__Task to carry out__. Convert all the items below into a Markdown table with two columns, No. and Text, giving each line its own numbered row and skipping blank lines. Leave the pictures out of the table.

__Data to process__.
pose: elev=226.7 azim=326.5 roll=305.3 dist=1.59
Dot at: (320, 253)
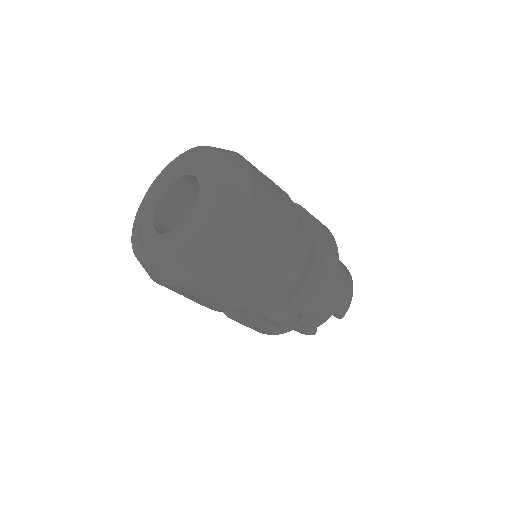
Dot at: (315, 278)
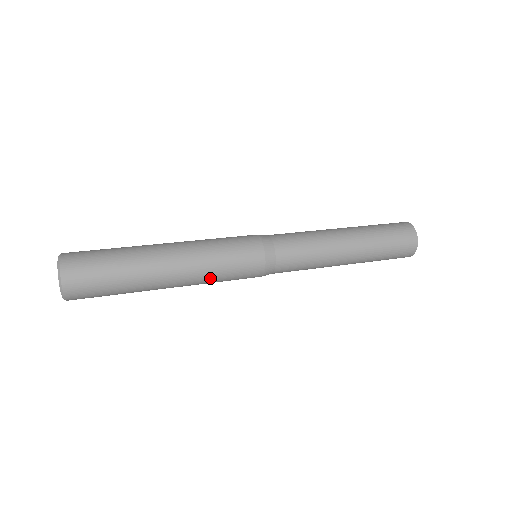
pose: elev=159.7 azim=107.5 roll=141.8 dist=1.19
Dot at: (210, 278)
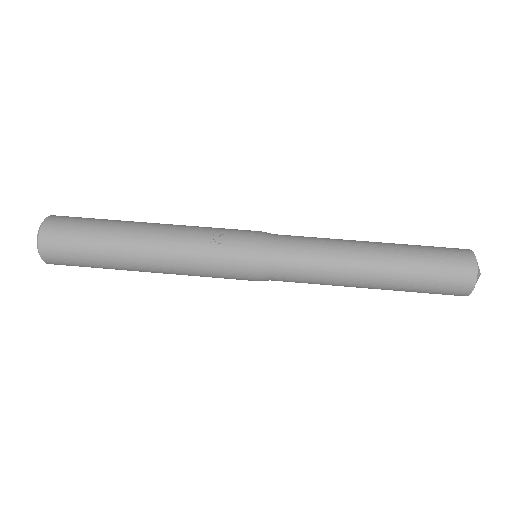
Dot at: occluded
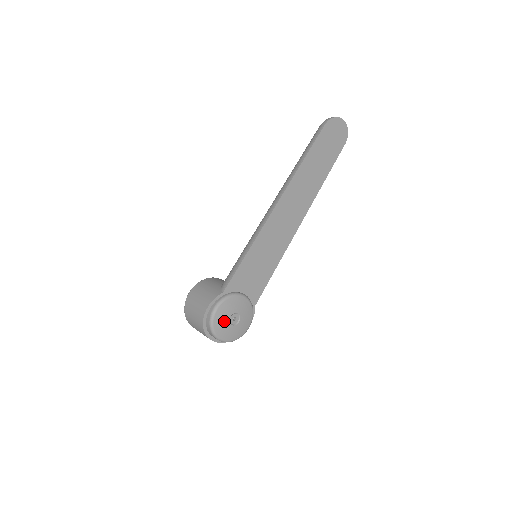
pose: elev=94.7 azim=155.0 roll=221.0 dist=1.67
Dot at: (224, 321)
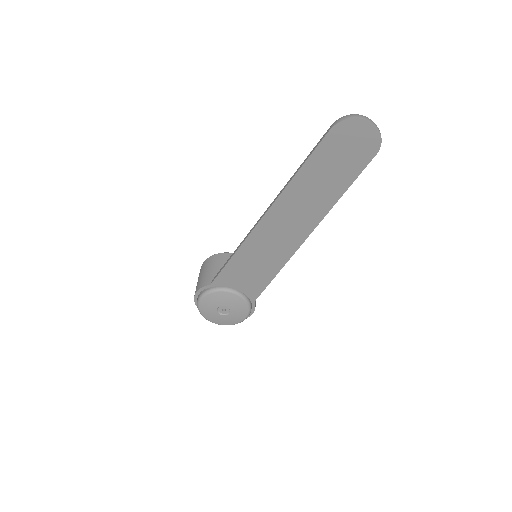
Dot at: (211, 309)
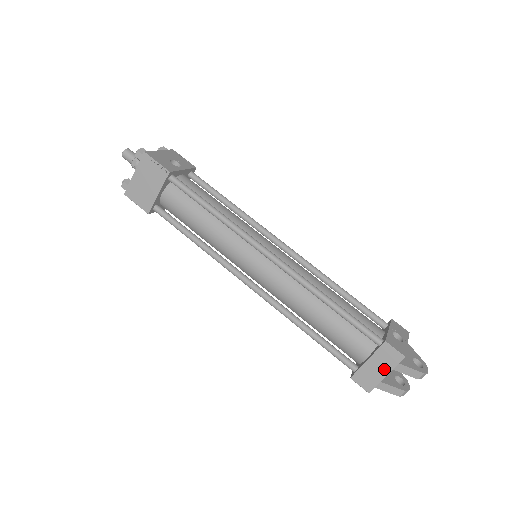
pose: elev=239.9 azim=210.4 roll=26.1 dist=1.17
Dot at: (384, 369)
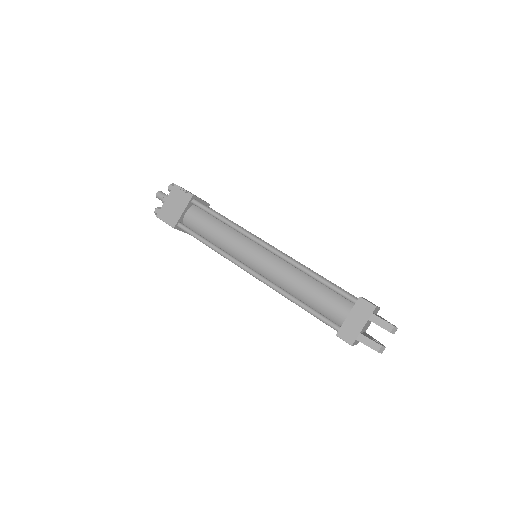
Dot at: (362, 321)
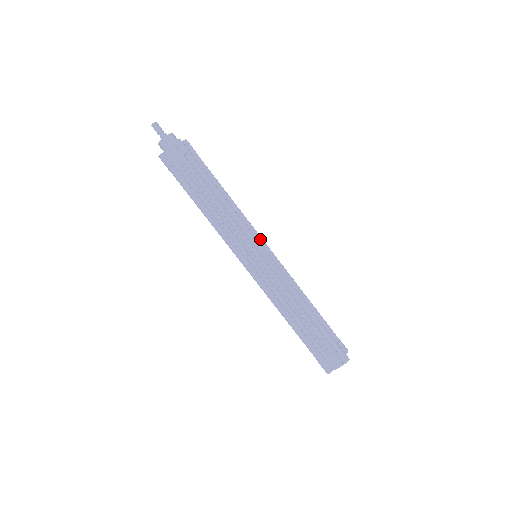
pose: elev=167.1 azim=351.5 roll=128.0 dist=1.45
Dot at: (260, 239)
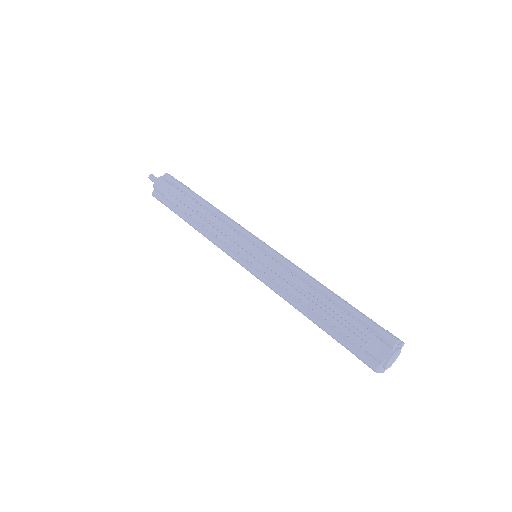
Dot at: occluded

__Written solution__.
| No. | Text |
|---|---|
| 1 | pose: elev=226.7 azim=326.5 roll=305.3 dist=1.59 |
| 2 | Dot at: (320, 253) |
| 3 | Dot at: (315, 278) |
| 4 | pose: elev=159.7 azim=107.5 roll=141.8 dist=1.19 |
| 5 | Dot at: (210, 278) |
| 6 | Dot at: occluded |
| 7 | pose: elev=94.7 azim=155.0 roll=221.0 dist=1.67 |
| 8 | Dot at: (224, 321) |
| 9 | Dot at: (211, 309) |
| 10 | pose: elev=239.9 azim=210.4 roll=26.1 dist=1.17 |
| 11 | Dot at: (384, 369) |
| 12 | Dot at: (362, 321) |
| 13 | pose: elev=167.1 azim=351.5 roll=128.0 dist=1.45 |
| 14 | Dot at: (260, 239) |
| 15 | Dot at: occluded |